Cody Also, I like that they don't oversell it as pure training magic. They have a training-free framework first, then show RL with verifiable rewards can optimize both breadth and depth. In other words, you can train for better branch generation and better synthesis.

Justy The strongest claim, to me, is that stronger models under heavy thinking can get close to Pass@N upper bounds. If that holds broadly, then the summarization pass is doing real work, not cosmetic cleanup.

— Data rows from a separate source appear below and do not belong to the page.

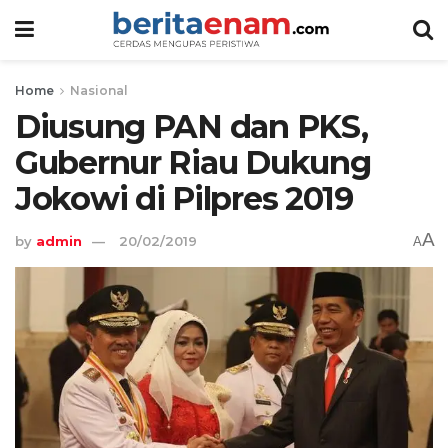
Home
Nasional
Diusung PAN dan PKS,
Gubernur Riau Dukung
Jokowi di Pilpres 2019
A
by
admin
20/02/2019
A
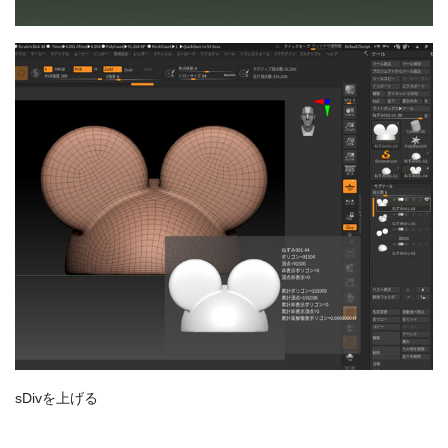
sDivを上げる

Cody My only mild pushback is evaluation shape. They cover STEM, coding, and general tasks, which is good, but a lot of the cleanest story comes from domains with verifiable answers. In messy product environments, the summary model can still confidently synthesize nonsense.

Justy Yeah, same. Research-wise, solid. Production-wise, I'd call it more of a pattern than a turnkey system. But it's a useful pattern because it tells builders where to spend effort.

Cody If I were building next off this, I'd do three things. One, clone their repo at github.com/wjn1996/HeavySkill and reproduce one benchmark with your own prompts. Two, for a solo weekend project, wire up an open model stack in vLLM or Ollama that samples coding solutions in parallel, then runs a separate summarizer prompt over pruned traces. Three, add a tiny verifier layer on top to compare plain Best-of-N against HeavyS

Justy And I'd keep the product version boring on purpose. Start with one expensive endpoint for high-stakes requests, store the branch summaries not the whole thought dump, and track whether deliberation actually reduces retries. If it doesn't, don't cosplay as an agent company because the diagram looked cool. [chuckles]

Cody That's episode 370 getting weirdly practical. Also, your coffee was terrible, Justy.

Justy Deserved. Anyway, Cody, I like this one because it cuts through the boxes and arrows. More thinking, better handoff, less theater.